Feeling overwhelmed is often confused with responsibility or hard work when it actually quite often are poor time management skills. Of course it might happen from time to time that we have to face more tasks than we are used to, but our everyday life can be easily manageable to a sustainable level. Be honest with yourself: how much time daily do you really spend being productive?

There are few tips how to divide and manage your schedule getting the most out of one day. It is not always better to work hard or without breaks, because the brain and the body both need to be rested and well nourished to deliver the best performance. Unlike robots, human beings of all ages need to take breaks or switch activities roughly each thirty minutes. Shorter intensive spans of activity usually bring better results.


Your body responds well to routine. If you, for example, go to bed at ten o’clock every day, your brain will start shutting down right before and you will sleep better. The same goes for exercise, meals or anything else. Your brain can concentrate for around thirty minutes before it starts getting tired. The span of concentration can be prolonged by practice – breaks or switches between physical and mental activity are still essential in-between them though. You can use an alarm clock or an online timer to help you divide your day into units of productivity or rest. It is necessary to assign to one specific activity and dedicate to it fully until the time is up. It is advisable to start with twenty-minute spans and gradually reach up to forty minutes of full concentration.


Avoid cluttering your brain. Make lists of tasks, use your calendar, stick few post-its on a visible spot. There is no need to remember everything, because it would only disturb you. You can choose from infinite amount of mediums and apps to help you organize your day. Do not be ashamed to take a note of even the smallest things such as vacuuming the floors or putting up a painting. Prioritize your tasks and begin with most important ones, so you do not have to worry about them later. It feels great to watch the pace of your progress as you tick the tasks off your list.

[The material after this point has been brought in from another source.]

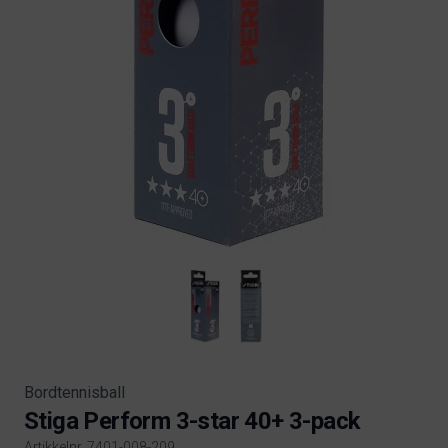
Bordtennisball
Stiga Perform 3-star 40+ 3-pack
Artikkelnr. 7401-008-209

You do not have to do everything. Nobody will judge you. It is completely okay to say no and it is completely okay to ask for help or to delegate a task to someone else. Your priority should be living a sustainable fulfilling life. Doing a good job and feeling successful is a part of it. It works better for you and for the whole society too when each individual is doing their part responsibly and well. It is okay to refuse activities that collide with your plan. And this goes both ways when comes to your personal and professional life – they should be in balance. Focus on the quality.

Multitask (but only if possible)

Sometimes it is possible to carry out more activities at one moment. You can check your emails or listen to the news during your daily commute. You can skip a gym and take your children for a bike trip instead to combine fitness and family time. Physical activities can be accompanied by listening to a text in a foreign language for instance. Get creative and find what fits you the most.


Think about activities you do mindlessly and try to avoid them as procrastination. You can put anything you want into your plan as long as it fits there – if you like relaxing by staring at a wall, go ahead and enjoy it. Plan your time in such a manner that will not make you feel guilty for doing too little or tired from doing too much. Meditation, breaks and enough sleep are essential for your mental and physical health.